### Source text:
Bytecode tools are combination of multiple necessary modules to play with Python bytecode. Most of the bytecode related modules are version specific and they won't support other python versions.
Bytecode won't be same across versions, new opcodes will be added or opcodes will be removed or modified, so python standard library modules won't work with other version generated bytecodes.
Let's say marshal
module, it's purpose is to serialize
or deserialize
code objects, they are version specific. Like wise dis
module, there is a heavy difference in disassembling bytecode
to wordcode
AND opcode differences make this version incompatible.
Our goal is to make bytecode_tools
work with any Cpython
version, Aim is to build below tools.

### Data below:

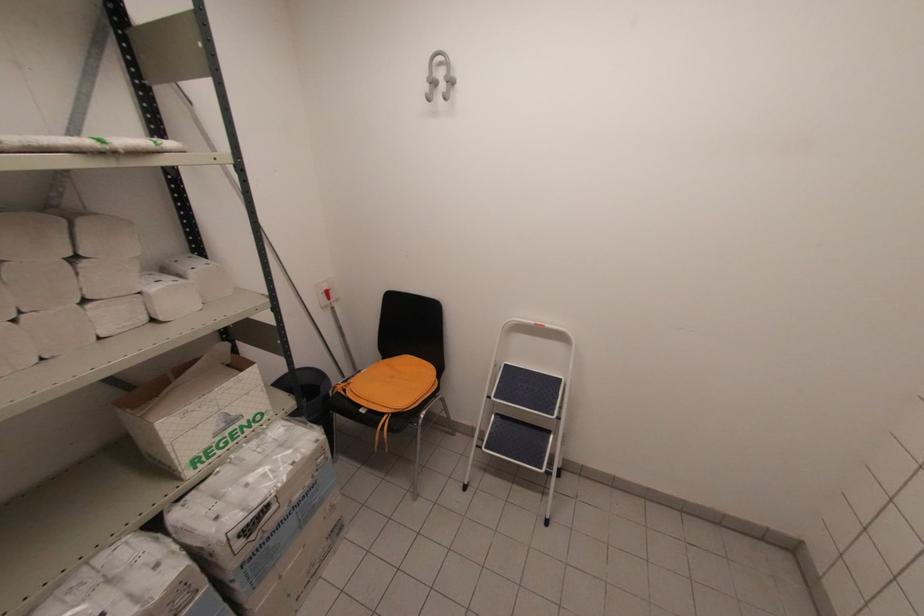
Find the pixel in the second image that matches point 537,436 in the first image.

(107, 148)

### What you have to do:
Continue the write-up on version-independent Python bytecode tools, picking up right after its final sentence.

### Answer box:
Tool | Purpose | Status |
---|---|---|
unmarshal | deserialize the code obejcts. | Completed |
pydis | Disassembler for any Cpython version. | completed |
pycdecode | Decoder for bytecode chache files (pyc files) |
Completed |
hackdis | Hack the disassembled bytecode | WIP |
decompiler | A decompiler for Cpython x.x | Planned |
-
Clone this repo and
python setup.py install
or usepip install .
-
Install directly from PyPi
pip install bytecode-tools
pydis
is a python disassembler, it can be a drop in replacement for cpython's
Lib/dis.py
.
Pydis supports all the cpython versions above 2.5, every verion above 2.5 supports other versions. This means, pydis decodes 2.6 bytes code in 3.6 and vice versa.
Python's dis
moduel is super helpful for looking inside code objects, but it
won't support other python versions. If the code object is created through
python 3.5
and try to disassemble with python3.6
, it won't work.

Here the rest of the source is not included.